Write a Prolog predicate derive(P, S, L, T), where P is a list of context-free grammar production rules of 
the form rule(A, [X1, X2, ..., Xn]) corresponding to A->X1X2...Xn, S is the start symbol of the grammar, 
and L is a list of integers, and T is the parse tree resulting from applying the productions in P in the order 
indicated by L. The first production rule to be applied must be a production of the start symbol or a null tree 
is returned. The process terminates if the integer indicated does not match any production rule which can be 
applied, e.g. is either not a production rule or there is no corresponding nonterminal. If there are more than one 
nonterminal to apply a production rule to, the leftmost one is always selected. The parse tree will be of the form
parsetree(A, [X1, X2, ..., Xn]) for A->X1X2...Xn, with each Xi replaced by its corresponding parse tree. 
Test your function on the following:

derive([rule(e, [e, +, t]), rule(e, [t]), rule(t, [t, *, f]), rule(t, [f]),
       rule(f, ['(', e, ')']), rule(f, [id])], e, [1, 2, 4, 6, 3, 4, 6, 6], ParseTree) 
==> ParseTree = parsetree(e, [parsetree(e, [parsetree(t, [parsetree(f, [id])])]), 
+, parsetree(t, [parsetree(t, [parsetree(f, [id])]), *, parsetree(f, [id])])])
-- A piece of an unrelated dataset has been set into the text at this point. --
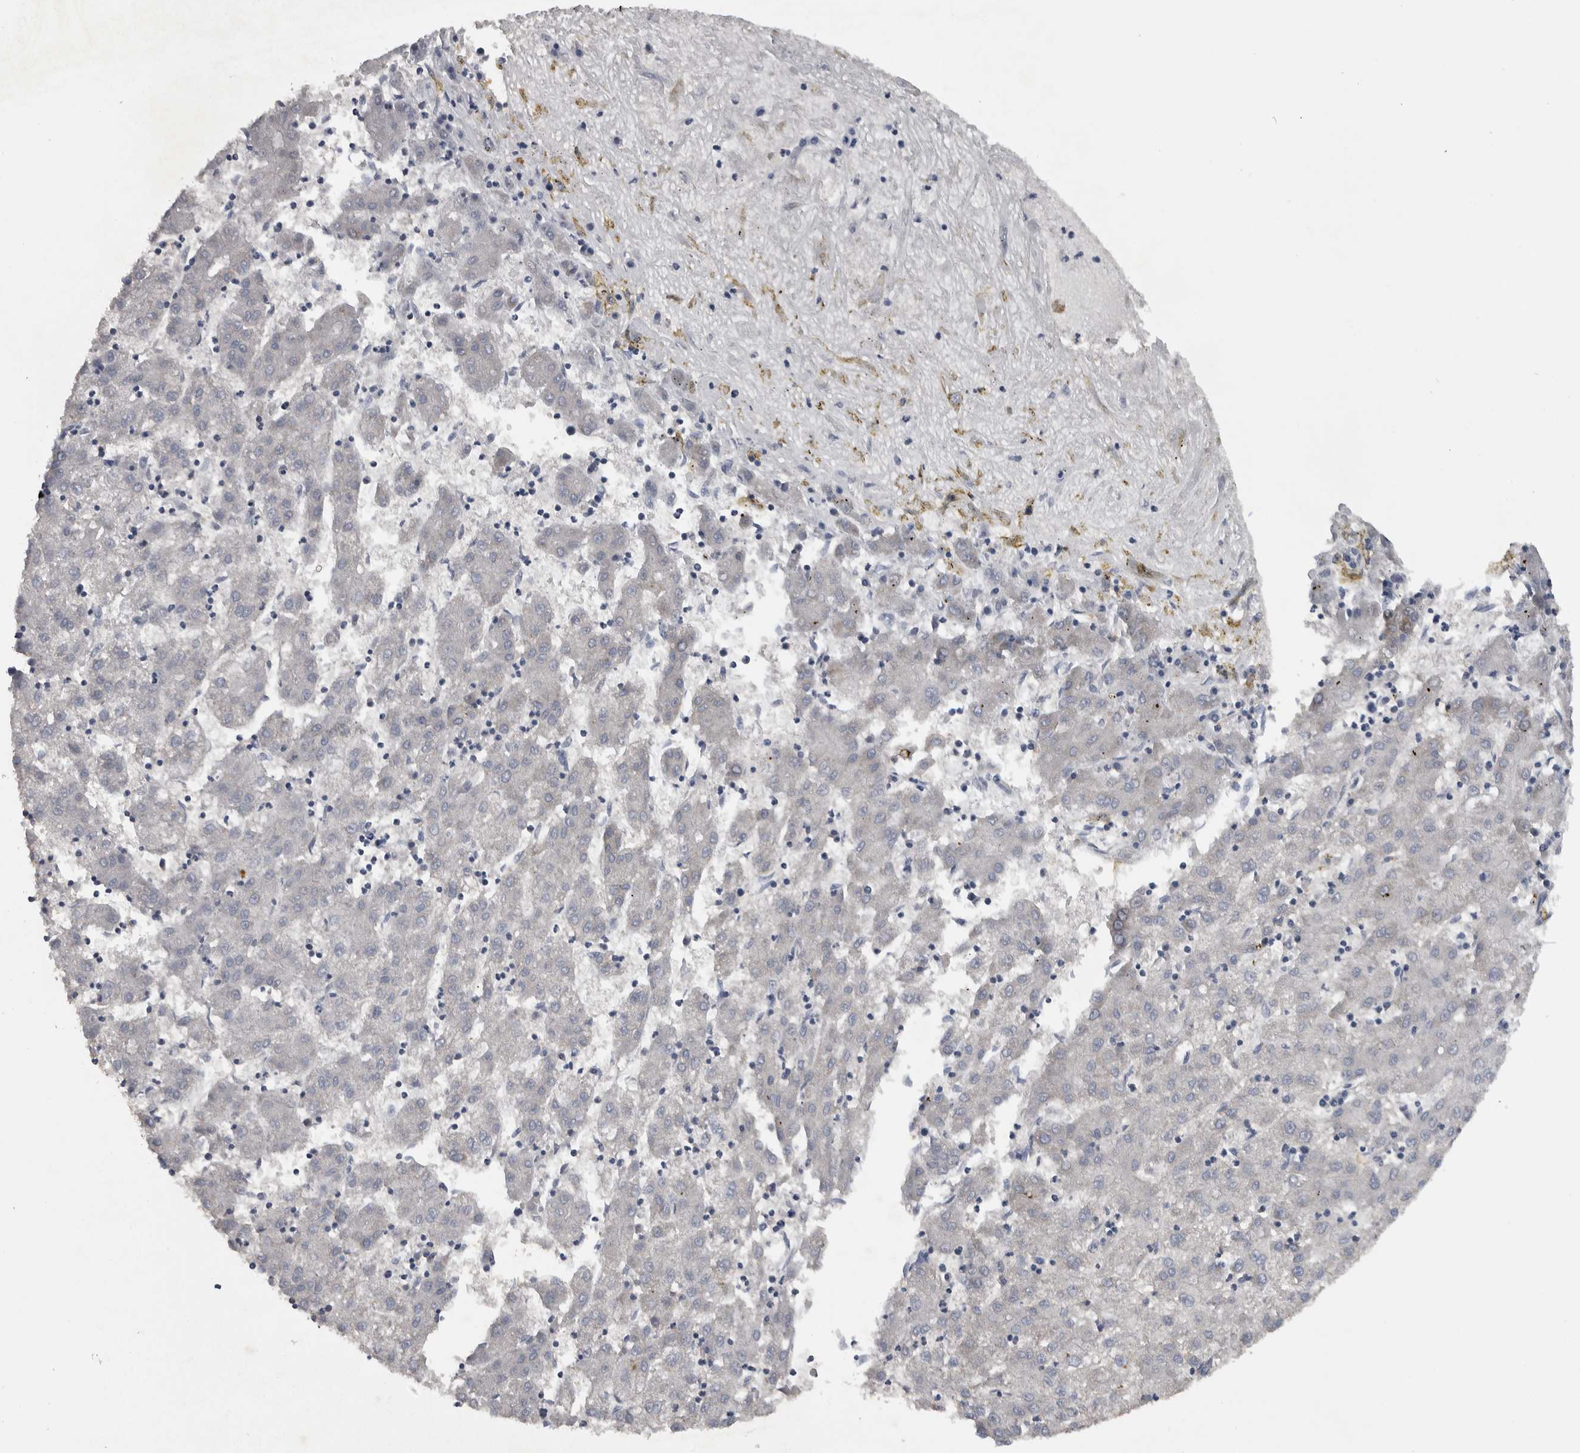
{"staining": {"intensity": "negative", "quantity": "none", "location": "none"}, "tissue": "liver cancer", "cell_type": "Tumor cells", "image_type": "cancer", "snomed": [{"axis": "morphology", "description": "Carcinoma, Hepatocellular, NOS"}, {"axis": "topography", "description": "Liver"}], "caption": "This micrograph is of liver cancer stained with IHC to label a protein in brown with the nuclei are counter-stained blue. There is no positivity in tumor cells.", "gene": "NT5C2", "patient": {"sex": "male", "age": 72}}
derive([rule(e, [e, +, t]), rule(e, [t]), rule(t, [t, *, f]), rule(t, [f]),
       rule(f, ['(', e, ')']), rule(f, [id])], e, [1, 3, 6, 4, 6, 2, 4, 6], ParseTree) 
==> ParseTree = parsetree(e, [parsetree(e, [parsetree(t, [parsetree(f, [id])])]), 
+, parsetree(t, [parsetree(t, [parsetree(f, [id])]), *, parsetree(f, [id])])])
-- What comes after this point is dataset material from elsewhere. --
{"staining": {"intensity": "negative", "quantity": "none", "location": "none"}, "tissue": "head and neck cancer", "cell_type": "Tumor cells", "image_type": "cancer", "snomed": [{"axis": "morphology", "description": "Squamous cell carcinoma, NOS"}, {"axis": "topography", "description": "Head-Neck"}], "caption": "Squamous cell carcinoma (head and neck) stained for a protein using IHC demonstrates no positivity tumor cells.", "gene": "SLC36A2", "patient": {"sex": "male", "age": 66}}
derive([rule(e, [e, +, e]), rule(e, [e, *, e]), rule(e, ['(', e, ')']),
       rule(e, [id])], e, [1, 4, 2, 4, 4])
==> ParseTree = parsetree(e, [parsetree(e, [id]), +,
parsetree(e, [parsetree(e, [id]), *, parsetree(e, [id])])])

2.
Write a Prolog predicate parsetrees(P, S, N, T), where P and S are as in the derive predicate, N is an integer, 
and T is a list of all parse trees reached after N or less production rules have been applied. If N<= 0, T will be a
null list. One way to design this predicate is to produce a set of lists [0, 0, ..., 0] (n 0's) ... [m, m, ..., m] (n m's) 
in order and call derive for each one, making a list of the non-null parse trees returned. Note that this approach has 
complexity mⁿ, which is exponential and will not be practical for large values of n, although it should not cause 
problems for the test cases below. You are welcome to develop a more efficient algorithm which does not need to 
try all of the mⁿ combinations. Test your function on the following:

parsetrees([rule(e, [e, +, t]), rule(e, [T]), rule(t, [t, *, f]), 
rule(t, [f]), rule(f, ['(', e, ')']), rule(f, [id])], e, 8)
parsetrees([rule(e, [e, +, e]), rule(e, [e, *, e]), rule(e, ['(', e, ')']),
rule(e, [id])], e, 8)

3.
Consider the Core program segment S below:

u := 1; v := 0;
while (v < y) loop
u := u * x;
v := v + 1;
end loop;

Using the axiomatic semantics of Core, show that the assertion
{y >= 0 } S {u = x^y}


is correct.


Hint: Use the loop invariant u=x^v & v>=0,  The consequence rules may be used to force the other rules into a form 
consistent with this loop invariant. (You should analyze the program to understand why this loop invariant was chosen.)